The majority of domestic flights are operated by narrowbody Boeing 737 or Airbus A320/321 aircraft types, although some busier routes may use Airbus A330 or Boeing 77 aircraft. The onboard product has First Class seats, quite wide and configured 2×2, and standard Economy 3×3 seating. Due to intensity of use, some of these aircraft are looking more dated and worn inside the cabin for seat condition and décor. A meal or snack is normally served in both cabins, subject to flight duration – shorter 60-90 mins flights may only offer a beverage.
It is worth remembering that there are clear cultural differences amongst many Chinese travellers, and some of these may be disconcerting to western customers. This is an area that the Chinese government has been trying to address in recent years, and in 2013 the China National Tourism Administration published a 64-page Guidebook for Civilized Tourism (encouraging better manners). As far as air travel is concerned, you are likely to notice that queuing is often disorderly and when for example flight boarding is announced, there can often be a rapid stampede of travellers pushing and shoving to get through the gate quickly. Loud talking (almost shouting) is another trait you might find disconcerting both on the ground and onboard flights. Spitting remains an issue despite educational promotions to stop this. Despite airline staff best efforts to keep passengers seated after landing, you may also find a number of passengers standing up to retrieve luggage whilst still taxiing. We guess that bit by bit such practices will gradually improve in coming years, but don’t forget there are 1.4 billion potential Chinese travellers.

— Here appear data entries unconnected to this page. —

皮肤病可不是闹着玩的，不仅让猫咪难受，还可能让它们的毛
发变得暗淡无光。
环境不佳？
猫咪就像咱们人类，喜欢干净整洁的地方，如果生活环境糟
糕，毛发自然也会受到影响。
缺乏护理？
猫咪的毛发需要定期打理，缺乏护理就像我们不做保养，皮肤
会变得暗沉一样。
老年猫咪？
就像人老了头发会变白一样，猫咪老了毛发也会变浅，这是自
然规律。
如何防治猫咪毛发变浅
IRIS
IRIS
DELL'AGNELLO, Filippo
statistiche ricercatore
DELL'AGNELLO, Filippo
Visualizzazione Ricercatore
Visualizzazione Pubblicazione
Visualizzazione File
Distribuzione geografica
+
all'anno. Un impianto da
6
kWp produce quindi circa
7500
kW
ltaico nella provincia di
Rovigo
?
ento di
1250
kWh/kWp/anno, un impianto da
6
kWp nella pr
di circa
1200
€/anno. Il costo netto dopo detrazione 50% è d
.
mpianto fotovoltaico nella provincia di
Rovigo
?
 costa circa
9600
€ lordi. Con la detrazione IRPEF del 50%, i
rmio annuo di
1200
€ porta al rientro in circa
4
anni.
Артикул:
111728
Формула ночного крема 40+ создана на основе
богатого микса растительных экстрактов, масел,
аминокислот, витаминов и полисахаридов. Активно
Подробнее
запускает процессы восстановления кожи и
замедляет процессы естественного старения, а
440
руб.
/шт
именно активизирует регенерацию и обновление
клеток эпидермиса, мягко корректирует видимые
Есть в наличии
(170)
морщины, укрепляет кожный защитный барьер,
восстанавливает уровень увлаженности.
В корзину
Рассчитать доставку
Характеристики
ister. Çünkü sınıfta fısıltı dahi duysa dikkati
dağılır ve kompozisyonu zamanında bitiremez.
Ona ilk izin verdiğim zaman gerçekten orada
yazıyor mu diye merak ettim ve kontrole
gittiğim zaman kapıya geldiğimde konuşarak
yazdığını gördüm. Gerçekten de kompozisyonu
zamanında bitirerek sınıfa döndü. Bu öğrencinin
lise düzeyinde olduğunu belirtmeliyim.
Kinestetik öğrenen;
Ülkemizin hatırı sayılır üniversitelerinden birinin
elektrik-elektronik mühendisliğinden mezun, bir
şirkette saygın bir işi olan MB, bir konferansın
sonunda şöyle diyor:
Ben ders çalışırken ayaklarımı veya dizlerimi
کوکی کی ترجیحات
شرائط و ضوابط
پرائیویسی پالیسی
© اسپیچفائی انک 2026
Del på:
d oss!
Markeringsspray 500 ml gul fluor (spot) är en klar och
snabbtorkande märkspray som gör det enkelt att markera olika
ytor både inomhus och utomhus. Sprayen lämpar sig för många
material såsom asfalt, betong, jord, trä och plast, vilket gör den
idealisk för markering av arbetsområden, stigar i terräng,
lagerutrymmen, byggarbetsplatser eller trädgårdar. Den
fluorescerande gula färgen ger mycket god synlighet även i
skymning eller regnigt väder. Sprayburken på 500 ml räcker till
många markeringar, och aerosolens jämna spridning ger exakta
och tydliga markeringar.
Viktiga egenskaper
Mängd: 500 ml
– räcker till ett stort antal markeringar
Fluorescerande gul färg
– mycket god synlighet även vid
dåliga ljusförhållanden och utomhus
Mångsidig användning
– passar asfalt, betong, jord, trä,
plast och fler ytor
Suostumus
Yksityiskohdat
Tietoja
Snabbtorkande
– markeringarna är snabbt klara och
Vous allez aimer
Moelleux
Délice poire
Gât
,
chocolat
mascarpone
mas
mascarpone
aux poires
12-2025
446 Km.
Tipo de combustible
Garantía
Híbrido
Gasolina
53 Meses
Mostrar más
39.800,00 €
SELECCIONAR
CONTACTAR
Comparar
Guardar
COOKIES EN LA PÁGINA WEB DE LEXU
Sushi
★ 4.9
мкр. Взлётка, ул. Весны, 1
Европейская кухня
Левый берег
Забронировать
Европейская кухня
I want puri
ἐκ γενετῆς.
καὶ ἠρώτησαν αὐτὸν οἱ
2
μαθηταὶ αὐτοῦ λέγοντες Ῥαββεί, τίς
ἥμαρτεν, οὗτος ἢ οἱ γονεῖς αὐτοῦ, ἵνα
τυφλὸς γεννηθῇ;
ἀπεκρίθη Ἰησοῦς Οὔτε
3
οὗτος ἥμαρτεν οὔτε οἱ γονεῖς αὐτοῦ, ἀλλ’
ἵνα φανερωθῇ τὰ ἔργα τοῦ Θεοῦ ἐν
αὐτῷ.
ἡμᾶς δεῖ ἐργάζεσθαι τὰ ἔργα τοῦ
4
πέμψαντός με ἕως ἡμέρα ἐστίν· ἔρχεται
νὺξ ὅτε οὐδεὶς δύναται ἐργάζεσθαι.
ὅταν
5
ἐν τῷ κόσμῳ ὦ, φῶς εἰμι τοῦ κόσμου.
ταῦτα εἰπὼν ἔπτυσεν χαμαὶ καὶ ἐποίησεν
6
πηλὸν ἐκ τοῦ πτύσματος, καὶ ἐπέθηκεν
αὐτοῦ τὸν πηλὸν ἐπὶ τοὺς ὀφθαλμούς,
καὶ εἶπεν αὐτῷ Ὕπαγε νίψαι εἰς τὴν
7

Air China product and service standards have been improving during the past 5 years, and the newest aircraft provide standards that are most competitive when compared to western and other Asian carriers. You don’t choose a Chinese airline if you must have standard western food and amenities during a flight, and it is also important that you don’t expect every member of staff to be able to chat to you in English (or other language). Staff are generally well trained and provide service in quite a regimented and disciplined manner, and remember, they often have to deal with very demanding Chinese customers. At the right price, we see Air China as a good choice if you are planning a trip to China.